▶ **What you have to do**: Below is a block of entries; repeat exactly the lines starting at the line that contains "[212,525,270,537] verions ->" and ending at the line that contains "[323,557,413,573] compatible. ->", both included.

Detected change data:
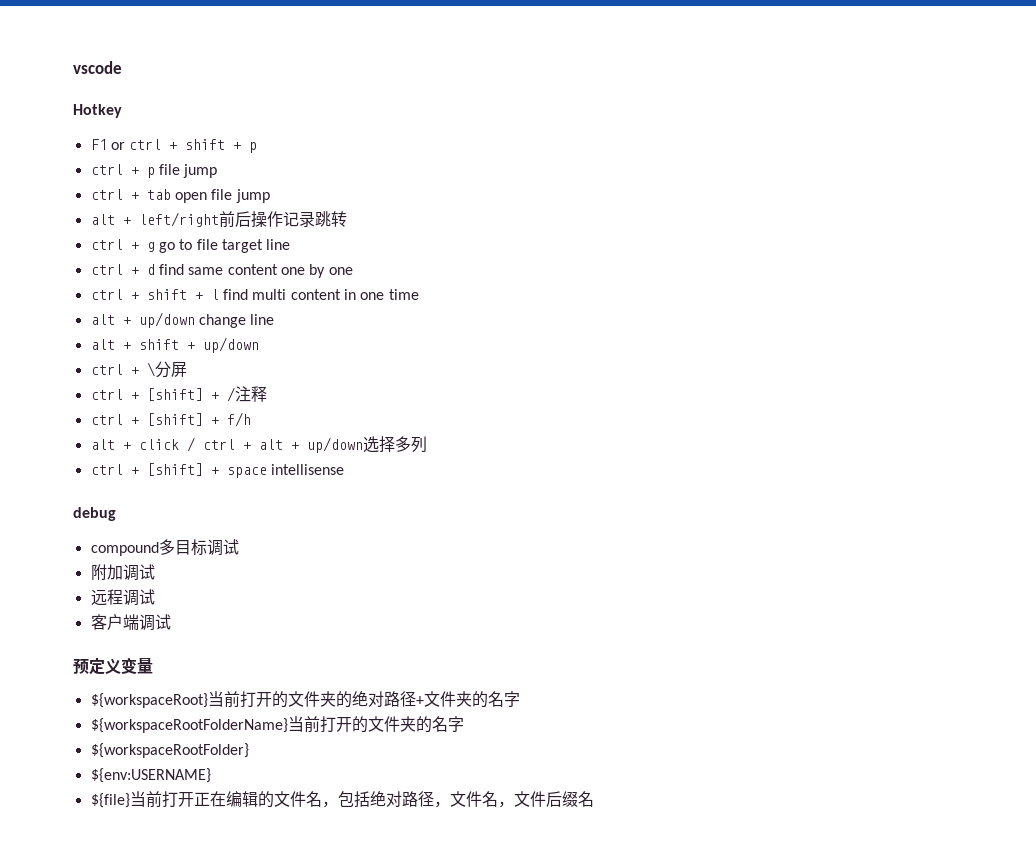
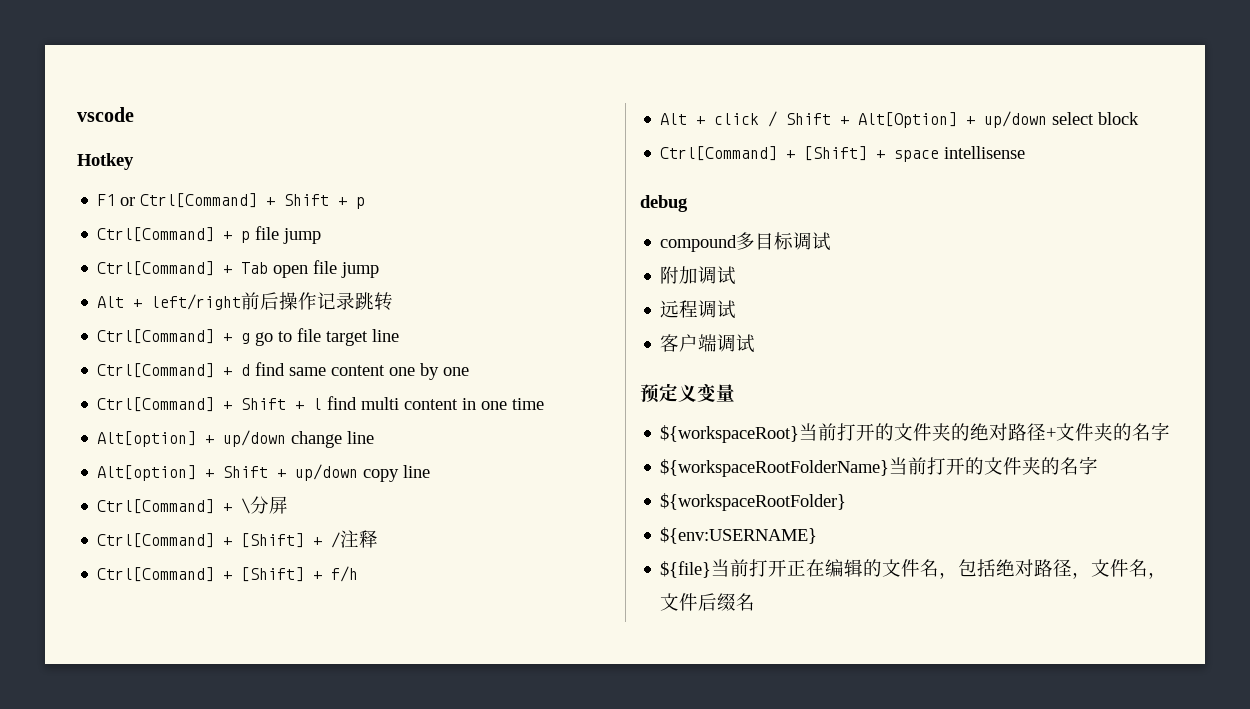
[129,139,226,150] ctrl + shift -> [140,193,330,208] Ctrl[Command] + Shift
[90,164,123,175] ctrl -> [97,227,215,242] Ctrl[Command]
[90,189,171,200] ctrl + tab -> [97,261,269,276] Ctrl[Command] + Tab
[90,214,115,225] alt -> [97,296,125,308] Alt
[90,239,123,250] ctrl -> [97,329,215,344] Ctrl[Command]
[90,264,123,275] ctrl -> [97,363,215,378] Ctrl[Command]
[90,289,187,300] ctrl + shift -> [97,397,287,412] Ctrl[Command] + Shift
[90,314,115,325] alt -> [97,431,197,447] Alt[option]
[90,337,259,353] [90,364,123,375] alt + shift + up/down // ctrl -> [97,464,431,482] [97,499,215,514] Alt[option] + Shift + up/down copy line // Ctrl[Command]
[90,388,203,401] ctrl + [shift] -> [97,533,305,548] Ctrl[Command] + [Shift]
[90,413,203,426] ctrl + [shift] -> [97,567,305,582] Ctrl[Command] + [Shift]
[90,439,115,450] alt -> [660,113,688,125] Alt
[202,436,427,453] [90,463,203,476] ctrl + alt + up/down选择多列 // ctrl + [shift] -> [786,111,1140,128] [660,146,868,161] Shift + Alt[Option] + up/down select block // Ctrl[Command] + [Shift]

...

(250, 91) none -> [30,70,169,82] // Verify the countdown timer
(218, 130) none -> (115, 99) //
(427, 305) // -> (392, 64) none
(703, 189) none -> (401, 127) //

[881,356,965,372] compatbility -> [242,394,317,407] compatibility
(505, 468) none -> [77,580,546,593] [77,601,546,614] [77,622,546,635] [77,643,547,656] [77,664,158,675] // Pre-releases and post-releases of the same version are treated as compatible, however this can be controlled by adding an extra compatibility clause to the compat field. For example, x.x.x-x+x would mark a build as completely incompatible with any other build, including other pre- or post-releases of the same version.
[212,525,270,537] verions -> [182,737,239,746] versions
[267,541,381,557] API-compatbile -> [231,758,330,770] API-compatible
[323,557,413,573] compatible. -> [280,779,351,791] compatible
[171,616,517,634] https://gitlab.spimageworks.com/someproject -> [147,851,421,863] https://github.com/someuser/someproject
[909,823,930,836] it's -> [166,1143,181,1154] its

▶ **Answer area**:
[212,525,270,537] verions -> [182,737,239,746] versions
[267,541,381,557] API-compatbile -> [231,758,330,770] API-compatible
[323,557,413,573] compatible. -> [280,779,351,791] compatible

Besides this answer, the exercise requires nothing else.